Stabilization of dichalcogenide ligands in the coordination sphere of a ruthenium system†
Abstract
The synthesis, structure and electronic properties of tetraruthenium dichalcogenide complexes displaying the exclusive coordination mode of dichalcogenide ligands have been discussed. The reactions of Li[BH2E3] (E = S or Se) with [ClRu(μ-Cl)(p-cymene)]2 (p-cymene = η6-{p-C6H4(iPr)Me}) at room temperature yielded tetrametallic dichalcogenide complexes [{Ru2Cl2(p-cymene)2}2(μ4,η2-E2)], 1–2 (E = S (1) and Se (2)).
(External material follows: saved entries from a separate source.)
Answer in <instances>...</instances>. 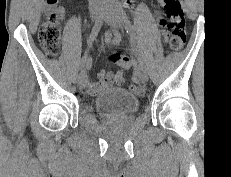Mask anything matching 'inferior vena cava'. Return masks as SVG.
I'll return each mask as SVG.
<instances>
[{"instance_id": "inferior-vena-cava-1", "label": "inferior vena cava", "mask_w": 231, "mask_h": 177, "mask_svg": "<svg viewBox=\"0 0 231 177\" xmlns=\"http://www.w3.org/2000/svg\"><path fill=\"white\" fill-rule=\"evenodd\" d=\"M104 0H89L90 3H94V2H102Z\"/></svg>"}]
</instances>
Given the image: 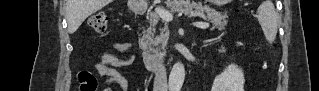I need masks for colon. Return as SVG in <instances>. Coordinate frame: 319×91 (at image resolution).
<instances>
[{
	"instance_id": "obj_1",
	"label": "colon",
	"mask_w": 319,
	"mask_h": 91,
	"mask_svg": "<svg viewBox=\"0 0 319 91\" xmlns=\"http://www.w3.org/2000/svg\"><path fill=\"white\" fill-rule=\"evenodd\" d=\"M109 15L105 12H98L89 17L88 27L97 35H105L109 27ZM81 91H95L97 89L96 79L87 73L79 76Z\"/></svg>"
}]
</instances>
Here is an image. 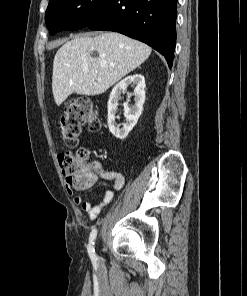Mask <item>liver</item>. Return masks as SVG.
I'll return each instance as SVG.
<instances>
[{"label": "liver", "instance_id": "1", "mask_svg": "<svg viewBox=\"0 0 247 296\" xmlns=\"http://www.w3.org/2000/svg\"><path fill=\"white\" fill-rule=\"evenodd\" d=\"M96 51L98 56L93 57ZM151 48L116 32L90 34L65 42L53 62L52 91L57 106L73 93L95 96L104 93L141 65ZM88 68V72L84 69Z\"/></svg>", "mask_w": 247, "mask_h": 296}]
</instances>
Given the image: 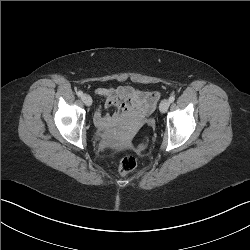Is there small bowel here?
I'll use <instances>...</instances> for the list:
<instances>
[{"mask_svg": "<svg viewBox=\"0 0 250 250\" xmlns=\"http://www.w3.org/2000/svg\"><path fill=\"white\" fill-rule=\"evenodd\" d=\"M94 92L103 99L94 115V121L100 127H109L126 118L143 120L152 113L159 100L158 92L131 86L98 87Z\"/></svg>", "mask_w": 250, "mask_h": 250, "instance_id": "1", "label": "small bowel"}]
</instances>
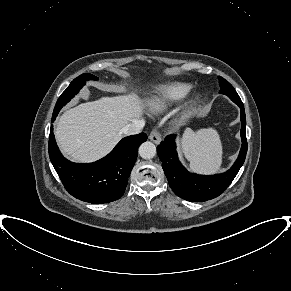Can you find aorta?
Returning a JSON list of instances; mask_svg holds the SVG:
<instances>
[{"instance_id":"obj_1","label":"aorta","mask_w":291,"mask_h":291,"mask_svg":"<svg viewBox=\"0 0 291 291\" xmlns=\"http://www.w3.org/2000/svg\"><path fill=\"white\" fill-rule=\"evenodd\" d=\"M139 155L143 159L153 158L156 155V146L150 141L142 143L139 147Z\"/></svg>"}]
</instances>
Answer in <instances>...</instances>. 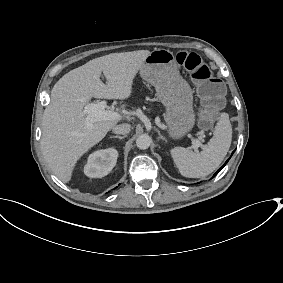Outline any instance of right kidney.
<instances>
[{"label": "right kidney", "mask_w": 283, "mask_h": 283, "mask_svg": "<svg viewBox=\"0 0 283 283\" xmlns=\"http://www.w3.org/2000/svg\"><path fill=\"white\" fill-rule=\"evenodd\" d=\"M118 152L114 148L98 150L89 155L84 174L90 178H102L116 165Z\"/></svg>", "instance_id": "ca27d5eb"}]
</instances>
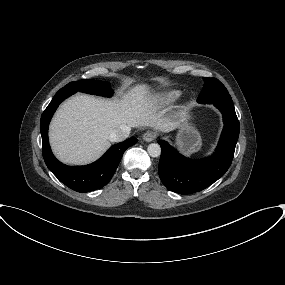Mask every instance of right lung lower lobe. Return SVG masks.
Wrapping results in <instances>:
<instances>
[{"label": "right lung lower lobe", "mask_w": 285, "mask_h": 285, "mask_svg": "<svg viewBox=\"0 0 285 285\" xmlns=\"http://www.w3.org/2000/svg\"><path fill=\"white\" fill-rule=\"evenodd\" d=\"M72 91L59 90L41 116L40 131L43 144V158L50 171L67 187L77 192H89L105 186L112 178L123 153L136 144V138H129L113 145L99 160L86 166H67L52 154L48 141V126L58 105Z\"/></svg>", "instance_id": "1"}]
</instances>
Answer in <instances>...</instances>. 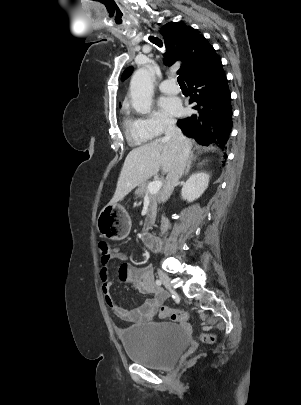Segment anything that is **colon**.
Listing matches in <instances>:
<instances>
[{
  "label": "colon",
  "mask_w": 301,
  "mask_h": 405,
  "mask_svg": "<svg viewBox=\"0 0 301 405\" xmlns=\"http://www.w3.org/2000/svg\"><path fill=\"white\" fill-rule=\"evenodd\" d=\"M98 247L103 257H107L109 255L111 249L107 242L100 241L98 243ZM159 317L168 318L175 322H187L189 319V315L185 311L172 309L166 306H162L159 309ZM200 338L205 343H212L214 341V337L209 334H202Z\"/></svg>",
  "instance_id": "colon-1"
}]
</instances>
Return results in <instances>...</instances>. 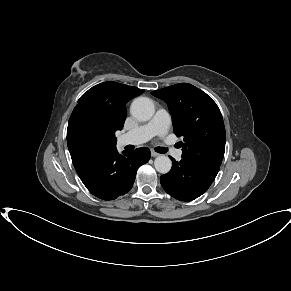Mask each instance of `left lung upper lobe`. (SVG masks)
<instances>
[{"mask_svg": "<svg viewBox=\"0 0 291 291\" xmlns=\"http://www.w3.org/2000/svg\"><path fill=\"white\" fill-rule=\"evenodd\" d=\"M152 94L168 105L174 133L183 138L182 159L219 170L226 134L221 112L212 98L188 83L175 84Z\"/></svg>", "mask_w": 291, "mask_h": 291, "instance_id": "1", "label": "left lung upper lobe"}]
</instances>
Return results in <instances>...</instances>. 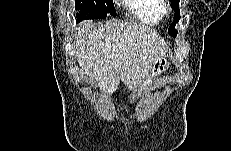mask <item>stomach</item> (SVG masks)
Returning <instances> with one entry per match:
<instances>
[{
    "label": "stomach",
    "mask_w": 231,
    "mask_h": 151,
    "mask_svg": "<svg viewBox=\"0 0 231 151\" xmlns=\"http://www.w3.org/2000/svg\"><path fill=\"white\" fill-rule=\"evenodd\" d=\"M168 67L169 62L166 56L157 57L147 78L138 88L133 91L130 98L135 100V98L140 97L146 91L153 89L158 76L162 75L168 69Z\"/></svg>",
    "instance_id": "1"
}]
</instances>
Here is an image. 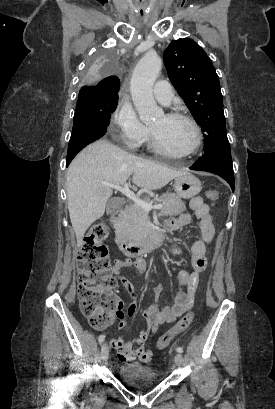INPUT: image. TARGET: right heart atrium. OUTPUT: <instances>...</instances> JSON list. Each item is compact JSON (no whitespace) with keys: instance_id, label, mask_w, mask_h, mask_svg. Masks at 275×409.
<instances>
[{"instance_id":"right-heart-atrium-1","label":"right heart atrium","mask_w":275,"mask_h":409,"mask_svg":"<svg viewBox=\"0 0 275 409\" xmlns=\"http://www.w3.org/2000/svg\"><path fill=\"white\" fill-rule=\"evenodd\" d=\"M111 123L116 143H126V152L135 153L149 134L134 109L124 102H119L114 110Z\"/></svg>"}]
</instances>
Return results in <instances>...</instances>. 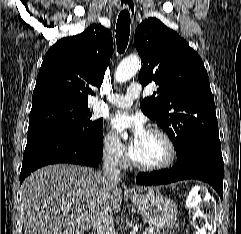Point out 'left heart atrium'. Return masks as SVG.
Returning <instances> with one entry per match:
<instances>
[{"label": "left heart atrium", "instance_id": "obj_1", "mask_svg": "<svg viewBox=\"0 0 241 234\" xmlns=\"http://www.w3.org/2000/svg\"><path fill=\"white\" fill-rule=\"evenodd\" d=\"M111 125L117 133L130 132L131 149L148 133L144 126V120L137 115L126 113L116 114L111 119Z\"/></svg>", "mask_w": 241, "mask_h": 234}]
</instances>
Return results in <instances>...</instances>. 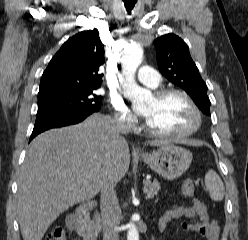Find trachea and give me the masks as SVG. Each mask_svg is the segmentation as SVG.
<instances>
[{
	"instance_id": "obj_1",
	"label": "trachea",
	"mask_w": 248,
	"mask_h": 240,
	"mask_svg": "<svg viewBox=\"0 0 248 240\" xmlns=\"http://www.w3.org/2000/svg\"><path fill=\"white\" fill-rule=\"evenodd\" d=\"M137 0H133V1H124V5L125 8L127 10L128 13H131V10L134 8L135 4H136Z\"/></svg>"
}]
</instances>
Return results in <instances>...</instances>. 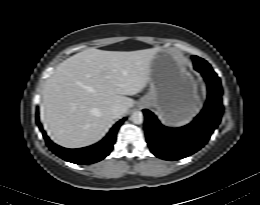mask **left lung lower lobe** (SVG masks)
<instances>
[{
	"mask_svg": "<svg viewBox=\"0 0 260 205\" xmlns=\"http://www.w3.org/2000/svg\"><path fill=\"white\" fill-rule=\"evenodd\" d=\"M195 69L207 82L208 98L193 122L184 127L169 128L161 125L152 112L143 110L147 143L151 152L161 159L178 160L195 153L207 143L220 123L223 111L220 78L212 69Z\"/></svg>",
	"mask_w": 260,
	"mask_h": 205,
	"instance_id": "1",
	"label": "left lung lower lobe"
}]
</instances>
The solid-state X-ray structure of 1 shows that two {(p-cymene)RuCl}2 moieties are bridged by a S–S bond. In addition to 2, the reaction of Li[BH2Se3] with [ClRu(μ-Cl)(p-cymene)]2 also yielded a mononuclear tris-homocubane analogue [Ru(p-cymene){Se7(BH)3}] (3) which is an analogue of 1,3,3-tris-homocubane and possesses D3 symmetry. In order to isolate the Cp* analogue of 1, the reaction of [Cp*Ru(μ-Cl)Cl]2 with Li[BH2S3] was carried out, which led to the formation of bis/tris-homocubane derivatives [(Cp*Ru)2{μ-Sn(BH)2}] (n = 7 (4) and 6 (5)) along with the formation of ruthenium disulfide complexes [(RuCp*)2(μ,η2:η2-S2)(μ,η1:η1-S2)] and [(RuCp*)2(μ-SBHS-κ1B:κ2S:κ2S)(μ,η1:η1-S2)]. Complexes 1–5 have been characterized by multi-nuclear NMR, IR, UV-vis spectroscopy, and mass spectrometry and their molecular formulations (except 2) have been determined by single crystal X-ray crystallography. Furthermore, DFT calculations were performed that rationalize the stabilization of the dichalcogenide units (E22−) by the tetrametallic systems in 1–2.